The classic story of life in Apartheid South Africa.

Mark Mathabane was once weaned on devastating poverty and schooled in the cruel streets of South Africa’s most desperate ghetto, where bloody gang wars and nighttime police raids were his rites of passage. Like each other child born in the hopelessness of apartheid, he learned to measure his life in days, not years. Yet Mark Mathabane, armed only with the courage of his circle of relatives and a hard-won education, raised himself up from the squalor and humiliation to win a scholarship to an American university.

This ordinary memoir of life under apartheid is a triumph of the human spirit over hatred and unspeakable degradation. For Mark Mathabane did what no physically and psychologically battered “Kaffir” from the rat-infested alleys of Alexandra was once supposed to do — he escaped to tell about it.

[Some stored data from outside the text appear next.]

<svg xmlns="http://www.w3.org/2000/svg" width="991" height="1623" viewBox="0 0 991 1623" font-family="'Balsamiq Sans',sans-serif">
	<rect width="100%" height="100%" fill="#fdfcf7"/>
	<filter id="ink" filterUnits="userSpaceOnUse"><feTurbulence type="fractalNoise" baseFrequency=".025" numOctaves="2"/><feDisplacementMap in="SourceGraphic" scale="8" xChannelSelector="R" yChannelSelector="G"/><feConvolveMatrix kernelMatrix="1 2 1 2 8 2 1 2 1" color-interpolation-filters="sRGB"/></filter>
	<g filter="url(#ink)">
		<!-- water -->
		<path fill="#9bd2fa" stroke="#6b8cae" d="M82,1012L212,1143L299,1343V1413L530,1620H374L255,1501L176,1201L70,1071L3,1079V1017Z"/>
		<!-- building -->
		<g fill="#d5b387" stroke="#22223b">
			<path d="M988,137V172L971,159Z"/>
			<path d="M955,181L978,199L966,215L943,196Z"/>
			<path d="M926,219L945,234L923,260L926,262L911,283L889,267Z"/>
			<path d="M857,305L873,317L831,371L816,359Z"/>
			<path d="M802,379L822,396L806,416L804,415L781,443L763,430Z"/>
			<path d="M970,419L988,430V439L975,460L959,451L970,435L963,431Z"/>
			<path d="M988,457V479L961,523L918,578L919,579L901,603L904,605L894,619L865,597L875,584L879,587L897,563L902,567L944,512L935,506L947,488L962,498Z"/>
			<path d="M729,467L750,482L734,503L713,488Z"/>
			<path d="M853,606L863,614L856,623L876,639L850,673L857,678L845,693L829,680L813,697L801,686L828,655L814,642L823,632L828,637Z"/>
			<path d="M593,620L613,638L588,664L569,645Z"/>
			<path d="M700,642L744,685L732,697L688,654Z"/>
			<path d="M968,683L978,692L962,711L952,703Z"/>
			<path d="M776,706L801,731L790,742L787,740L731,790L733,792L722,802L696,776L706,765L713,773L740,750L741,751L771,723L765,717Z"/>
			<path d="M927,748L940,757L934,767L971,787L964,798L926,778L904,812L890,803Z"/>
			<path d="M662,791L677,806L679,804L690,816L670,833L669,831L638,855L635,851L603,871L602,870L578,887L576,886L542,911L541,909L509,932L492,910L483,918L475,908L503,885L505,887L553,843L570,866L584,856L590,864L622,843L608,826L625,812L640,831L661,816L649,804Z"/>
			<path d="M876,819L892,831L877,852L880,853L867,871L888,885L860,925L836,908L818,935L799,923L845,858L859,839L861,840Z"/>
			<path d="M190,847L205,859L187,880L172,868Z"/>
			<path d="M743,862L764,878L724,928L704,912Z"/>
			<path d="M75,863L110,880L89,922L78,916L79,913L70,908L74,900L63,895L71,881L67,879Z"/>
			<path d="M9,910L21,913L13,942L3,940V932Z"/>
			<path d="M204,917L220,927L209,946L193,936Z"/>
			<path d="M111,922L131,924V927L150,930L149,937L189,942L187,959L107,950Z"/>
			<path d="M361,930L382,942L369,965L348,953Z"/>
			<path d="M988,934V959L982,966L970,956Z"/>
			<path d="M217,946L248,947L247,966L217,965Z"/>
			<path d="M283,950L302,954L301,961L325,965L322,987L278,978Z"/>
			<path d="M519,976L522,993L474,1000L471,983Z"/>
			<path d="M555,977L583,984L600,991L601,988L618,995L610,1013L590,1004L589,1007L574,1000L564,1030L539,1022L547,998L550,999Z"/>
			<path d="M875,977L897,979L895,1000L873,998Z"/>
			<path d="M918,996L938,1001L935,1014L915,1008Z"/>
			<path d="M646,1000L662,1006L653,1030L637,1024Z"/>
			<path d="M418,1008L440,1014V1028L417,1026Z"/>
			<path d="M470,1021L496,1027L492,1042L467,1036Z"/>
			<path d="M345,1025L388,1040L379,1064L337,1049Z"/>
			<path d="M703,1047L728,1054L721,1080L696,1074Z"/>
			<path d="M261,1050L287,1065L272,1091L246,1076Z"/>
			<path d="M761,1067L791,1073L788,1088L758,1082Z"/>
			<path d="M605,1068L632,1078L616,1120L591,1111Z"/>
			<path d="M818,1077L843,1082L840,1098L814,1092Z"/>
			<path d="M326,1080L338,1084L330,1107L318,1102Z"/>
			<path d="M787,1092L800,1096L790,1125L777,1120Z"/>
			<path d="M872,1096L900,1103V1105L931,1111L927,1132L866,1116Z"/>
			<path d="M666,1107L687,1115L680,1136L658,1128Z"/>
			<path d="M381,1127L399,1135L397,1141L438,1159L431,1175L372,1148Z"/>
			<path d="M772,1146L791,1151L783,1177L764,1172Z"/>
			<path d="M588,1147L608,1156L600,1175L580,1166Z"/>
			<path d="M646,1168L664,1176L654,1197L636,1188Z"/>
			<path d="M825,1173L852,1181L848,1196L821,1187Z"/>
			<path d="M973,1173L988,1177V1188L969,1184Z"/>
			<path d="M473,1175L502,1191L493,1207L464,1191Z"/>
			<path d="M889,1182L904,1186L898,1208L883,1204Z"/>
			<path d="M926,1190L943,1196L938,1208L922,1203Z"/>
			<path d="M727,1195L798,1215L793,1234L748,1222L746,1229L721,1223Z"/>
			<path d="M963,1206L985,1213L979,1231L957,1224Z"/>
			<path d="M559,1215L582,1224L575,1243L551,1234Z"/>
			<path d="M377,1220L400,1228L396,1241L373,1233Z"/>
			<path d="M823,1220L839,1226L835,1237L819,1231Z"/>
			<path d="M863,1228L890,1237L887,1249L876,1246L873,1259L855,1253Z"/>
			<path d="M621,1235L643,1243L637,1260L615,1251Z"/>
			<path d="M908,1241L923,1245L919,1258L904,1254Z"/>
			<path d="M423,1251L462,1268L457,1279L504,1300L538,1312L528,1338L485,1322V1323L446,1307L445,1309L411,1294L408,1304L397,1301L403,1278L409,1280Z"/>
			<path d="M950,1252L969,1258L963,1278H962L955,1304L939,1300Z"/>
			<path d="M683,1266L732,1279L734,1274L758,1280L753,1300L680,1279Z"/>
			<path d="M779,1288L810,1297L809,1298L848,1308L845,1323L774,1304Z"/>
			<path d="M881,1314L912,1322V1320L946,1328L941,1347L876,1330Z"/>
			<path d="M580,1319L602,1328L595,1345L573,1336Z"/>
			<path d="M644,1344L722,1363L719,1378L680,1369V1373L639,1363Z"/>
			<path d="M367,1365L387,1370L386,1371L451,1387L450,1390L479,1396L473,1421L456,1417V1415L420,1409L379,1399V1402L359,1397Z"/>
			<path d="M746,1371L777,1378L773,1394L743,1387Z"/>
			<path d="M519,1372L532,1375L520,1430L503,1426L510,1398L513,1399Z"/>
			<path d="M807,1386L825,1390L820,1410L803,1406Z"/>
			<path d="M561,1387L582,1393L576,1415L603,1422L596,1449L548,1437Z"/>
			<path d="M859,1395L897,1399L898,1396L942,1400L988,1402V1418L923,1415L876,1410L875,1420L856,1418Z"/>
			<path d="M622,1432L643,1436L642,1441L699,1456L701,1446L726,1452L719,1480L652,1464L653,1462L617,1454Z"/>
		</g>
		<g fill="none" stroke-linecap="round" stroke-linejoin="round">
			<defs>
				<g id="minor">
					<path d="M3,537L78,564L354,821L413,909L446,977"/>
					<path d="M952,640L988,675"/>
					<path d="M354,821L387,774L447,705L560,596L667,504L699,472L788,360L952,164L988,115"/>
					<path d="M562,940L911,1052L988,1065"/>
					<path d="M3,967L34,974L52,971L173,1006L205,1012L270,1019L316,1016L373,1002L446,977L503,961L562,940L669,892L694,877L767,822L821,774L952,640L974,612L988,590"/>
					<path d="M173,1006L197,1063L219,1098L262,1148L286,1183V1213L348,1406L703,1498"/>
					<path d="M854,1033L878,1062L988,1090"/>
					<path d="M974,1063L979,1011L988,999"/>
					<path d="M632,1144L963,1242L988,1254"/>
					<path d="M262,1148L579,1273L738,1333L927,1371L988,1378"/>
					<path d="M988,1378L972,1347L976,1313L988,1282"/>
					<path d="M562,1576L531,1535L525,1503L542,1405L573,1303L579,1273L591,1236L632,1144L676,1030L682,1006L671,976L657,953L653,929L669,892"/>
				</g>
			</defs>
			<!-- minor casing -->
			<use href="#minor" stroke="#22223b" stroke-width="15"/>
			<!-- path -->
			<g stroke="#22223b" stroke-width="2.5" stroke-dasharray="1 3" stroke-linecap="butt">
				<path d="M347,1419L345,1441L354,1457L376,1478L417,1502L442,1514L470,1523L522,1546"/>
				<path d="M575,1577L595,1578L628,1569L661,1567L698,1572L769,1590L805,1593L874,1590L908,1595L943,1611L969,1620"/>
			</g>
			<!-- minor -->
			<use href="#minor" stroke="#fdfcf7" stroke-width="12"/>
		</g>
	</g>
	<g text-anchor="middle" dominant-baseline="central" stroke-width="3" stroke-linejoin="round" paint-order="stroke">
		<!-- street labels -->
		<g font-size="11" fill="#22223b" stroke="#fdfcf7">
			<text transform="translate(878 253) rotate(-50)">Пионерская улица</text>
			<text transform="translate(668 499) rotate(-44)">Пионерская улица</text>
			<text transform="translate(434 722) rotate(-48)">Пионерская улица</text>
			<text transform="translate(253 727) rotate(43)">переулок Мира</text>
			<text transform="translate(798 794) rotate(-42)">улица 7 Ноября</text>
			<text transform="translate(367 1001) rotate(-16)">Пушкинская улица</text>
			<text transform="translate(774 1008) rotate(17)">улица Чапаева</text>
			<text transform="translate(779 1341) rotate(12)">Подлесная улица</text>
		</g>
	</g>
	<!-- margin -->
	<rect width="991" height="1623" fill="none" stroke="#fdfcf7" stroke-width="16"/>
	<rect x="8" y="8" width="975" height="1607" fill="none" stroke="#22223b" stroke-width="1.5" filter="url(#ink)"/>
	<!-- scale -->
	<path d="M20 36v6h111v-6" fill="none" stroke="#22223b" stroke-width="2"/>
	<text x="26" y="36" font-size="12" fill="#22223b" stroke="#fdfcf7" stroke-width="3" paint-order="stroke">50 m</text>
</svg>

Kaffir Boy does for apartheid-era South Africa what Richard Wright’s Black Boy did for the segregated American South. In stark prose, Mathabane describes his life growing up in a nonwhite ghetto out of doors Johannesburg–and how he escaped its horrors. Hard work and faith in education played key roles, and Mathabane eventually won a tennis scholarship to an American university. This isn’t, understand that, an opportunity afforded to among the poor blacks who make up most of South Africa’s population. And yet Mathabane reveals their troubled world on these pages in a way that only anyone who has lived this life can.